Nahezu zeitgleich berichtete Yonhap über die Ankündigung von Koreas größtem Festnetzanbieter, den Zugang dieser Smart TVs in ihr Netz zu limitieren oder zu sperren, da sie das Netz zu stark belasten würden und damit andere Nutzer einschränken würden.
Heute setzt nun KT seine Ankündigung in die Tat um und sperrt den Zugriff von Samsungs Geräten zu seinen Breitband Angeboten. Angeblich würde dadurch das Netz um bis 265-mal verlangsamt, wenn diese Geräte in größeren Maßstab genutzt werden. KT verlangt von den Geräteherstellern eine finanzielle Abgeltung für die zusätzliche Belastung des Netzes. Dies lehnte aber Samsung in einem Statement umgehend ab.

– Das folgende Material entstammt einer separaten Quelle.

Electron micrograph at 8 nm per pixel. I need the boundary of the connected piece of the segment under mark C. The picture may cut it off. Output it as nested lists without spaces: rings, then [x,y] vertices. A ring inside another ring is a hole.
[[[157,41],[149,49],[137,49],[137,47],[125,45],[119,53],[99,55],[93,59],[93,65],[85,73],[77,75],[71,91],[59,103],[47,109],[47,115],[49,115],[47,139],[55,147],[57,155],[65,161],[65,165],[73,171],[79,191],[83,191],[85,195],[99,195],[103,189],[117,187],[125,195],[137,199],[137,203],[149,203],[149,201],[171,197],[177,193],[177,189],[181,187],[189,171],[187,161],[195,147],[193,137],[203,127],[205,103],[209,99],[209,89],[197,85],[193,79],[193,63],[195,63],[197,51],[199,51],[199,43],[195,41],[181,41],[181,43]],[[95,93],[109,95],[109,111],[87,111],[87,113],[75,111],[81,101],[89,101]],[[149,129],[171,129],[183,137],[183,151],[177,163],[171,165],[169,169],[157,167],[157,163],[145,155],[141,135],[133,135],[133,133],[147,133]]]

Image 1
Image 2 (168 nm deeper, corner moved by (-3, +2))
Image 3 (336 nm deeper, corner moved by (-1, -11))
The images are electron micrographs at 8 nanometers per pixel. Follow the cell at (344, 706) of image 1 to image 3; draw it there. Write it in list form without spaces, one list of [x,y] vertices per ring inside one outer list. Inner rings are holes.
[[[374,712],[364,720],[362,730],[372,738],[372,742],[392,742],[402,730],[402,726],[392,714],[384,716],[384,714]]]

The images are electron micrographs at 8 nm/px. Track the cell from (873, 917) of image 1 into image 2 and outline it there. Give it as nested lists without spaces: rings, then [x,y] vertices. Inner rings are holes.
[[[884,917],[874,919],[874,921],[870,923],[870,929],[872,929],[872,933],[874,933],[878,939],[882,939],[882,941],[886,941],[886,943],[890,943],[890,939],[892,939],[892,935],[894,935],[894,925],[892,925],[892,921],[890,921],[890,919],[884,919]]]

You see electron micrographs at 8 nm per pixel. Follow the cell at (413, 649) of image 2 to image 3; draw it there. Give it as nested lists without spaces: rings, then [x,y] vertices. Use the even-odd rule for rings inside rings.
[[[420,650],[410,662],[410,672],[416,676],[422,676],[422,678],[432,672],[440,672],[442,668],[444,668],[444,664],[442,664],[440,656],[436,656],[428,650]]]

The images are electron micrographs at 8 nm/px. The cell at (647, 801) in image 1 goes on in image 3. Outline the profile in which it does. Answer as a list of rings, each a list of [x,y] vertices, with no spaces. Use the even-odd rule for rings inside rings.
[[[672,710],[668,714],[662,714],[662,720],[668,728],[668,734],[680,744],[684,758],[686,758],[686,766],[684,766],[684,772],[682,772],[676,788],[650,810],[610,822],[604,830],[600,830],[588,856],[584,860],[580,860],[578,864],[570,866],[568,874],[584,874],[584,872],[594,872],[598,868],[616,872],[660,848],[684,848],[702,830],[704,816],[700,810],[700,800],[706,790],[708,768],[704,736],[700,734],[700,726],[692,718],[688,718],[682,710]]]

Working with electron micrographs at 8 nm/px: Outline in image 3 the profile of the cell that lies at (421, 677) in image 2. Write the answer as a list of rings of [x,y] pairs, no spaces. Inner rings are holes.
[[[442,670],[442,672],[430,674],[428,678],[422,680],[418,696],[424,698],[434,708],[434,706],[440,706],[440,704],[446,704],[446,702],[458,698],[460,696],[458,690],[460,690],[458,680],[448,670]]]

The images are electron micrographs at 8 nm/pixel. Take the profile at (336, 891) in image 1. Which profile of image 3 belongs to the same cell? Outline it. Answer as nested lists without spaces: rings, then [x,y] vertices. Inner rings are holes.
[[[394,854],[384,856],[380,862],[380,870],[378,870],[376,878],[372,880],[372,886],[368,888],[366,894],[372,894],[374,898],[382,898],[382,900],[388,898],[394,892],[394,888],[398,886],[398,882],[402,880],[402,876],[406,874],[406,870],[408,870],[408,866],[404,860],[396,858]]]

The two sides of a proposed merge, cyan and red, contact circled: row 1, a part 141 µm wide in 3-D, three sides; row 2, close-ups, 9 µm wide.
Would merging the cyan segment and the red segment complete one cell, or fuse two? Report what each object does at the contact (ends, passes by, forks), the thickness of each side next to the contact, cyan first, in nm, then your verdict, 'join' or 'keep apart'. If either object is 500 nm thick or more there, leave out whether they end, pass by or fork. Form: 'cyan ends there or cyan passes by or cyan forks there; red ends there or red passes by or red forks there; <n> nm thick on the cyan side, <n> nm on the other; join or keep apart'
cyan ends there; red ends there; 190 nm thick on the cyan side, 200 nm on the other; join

Die Aktion von KT scheint auch den Regulator, die Korea Communications Commission, auf den Plan zu rufen. Die Aktion von KT wurde verurteilt und regulatorische Maßnahmen angekündigt.
Das Glasfasernetz in Südkorea ist das weltweit schnellste und am weitesten entwickelte. Interessant zu sehen, welche Belastungen Fernsehen via Internet selbst für so ein gut ausgebautes Breitband Netz bedeuten kann.